Dans cette même optique, écrire son nom sur un gobelet est un mouvement de mode qui date des années 2005, grand maximum (oui, j’ai fait des recherches extrêmement sérieuses à ce sujet, pensiez-vous que j’écrirais un article sans savoir de quoi je parle ?). Or, les années 2005 correspondent siècle pour siècle à l’année de… 1905 ! Tiens donc, quelle coïncidence du hasard inattendu !

Si donc par corrélation la loi sur la séparation de l’Eglise et de l’Etat est obsolète plus de cent ans après avoir été faite, concernant la manie d’écrire son pseudo sur son verre, par un référentiel similaire – donc – les enfants de nos enfants considéreront ce procédé comme étant obsolète également (et ils rajouteront même « lol y zété tro pa SWAG nos ancétre !!1 »).

Vous avez envie de vous ridiculiser face à l’intelligence ultime de nos descendants ? Et bien non je ne pense pas. Alors, vous savez ce qu’il vous reste à faire. On est en 2014 bordel !

Conclusion


D’ailleurs, que nous reste-t-il à faire, spécialement lorsque nous voulons trouver une nouvelle façon de retenir nos identités et mettre des noms sur nos visages ? Que faire lorsque le monde entier semble se liguer contre notre adoration de la spontanéité et du vrai ? Que faire lorsque, à chaque instant, la majorité des personnes que l’on rencontre est amenée à nous oublier et à ne plus communiquer avec nous – jamais ?

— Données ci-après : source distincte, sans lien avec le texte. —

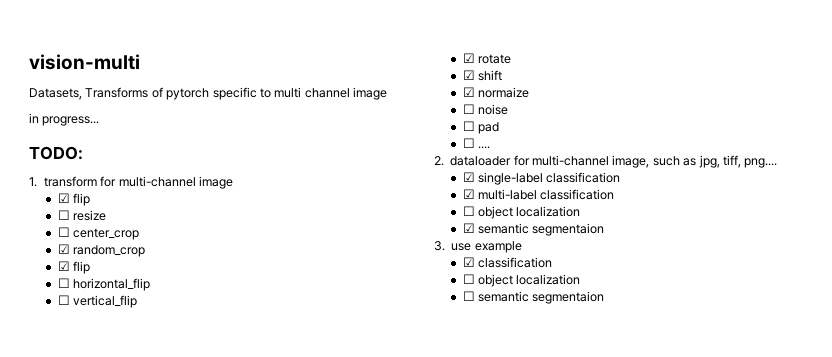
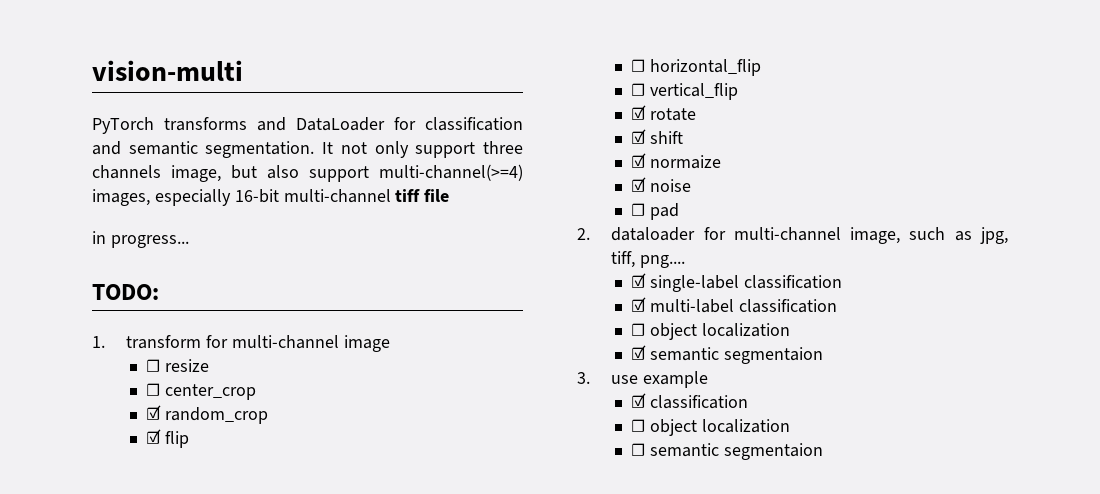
[29,87,387,100] Datasets, Transforms of pytorch specific to multi channel image -> [92,117,523,134] [92,141,523,158] [92,164,523,182] [92,189,450,206] PyTorch transforms and DataLoader for classification and semantic segmentation. It not only support three channels image, but also support multi-channel(>=4) images, especially 16-bit multi-channel tiff file
[57,193,90,206] // ☑ flip -> (390, 343) none
[462,104,475,114] ☐ -> [631,177,647,192] ☑
[462,138,490,149] // ☐ .... -> (679, 211) none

Ma réponse à cette question, et ma conclusion, sera de vous affirmer que vous n’avez rien à faire. Et effectivement, plus vous tenterez d’y remédier, plus vous vous mentirez à vous-même. Car le monde est fait ainsi, de personnes qui vous oublient et sont amenées à vous ignorer plus tard. Arrêtez de chercher à avoir plus d’un millier d’amis sur les réseaux sociaux et partager vos vies dans ce monde où l’existence est tout aussi dupe qu’un « J’aime ».

Les gens vous oublient, c’est naturel. Le monde vous oubliera, c’est un fait. L’on ne se souviendra pas plus de vous si vous montrez à tous quel nom l’on vous donne que si vous aviez cherché à changer la nature des autres. Pour ainsi dire, arrêtez d’écrire vos noms sur les gobelets en plastique, écrivez-les plutôt dans les cœurs des gens.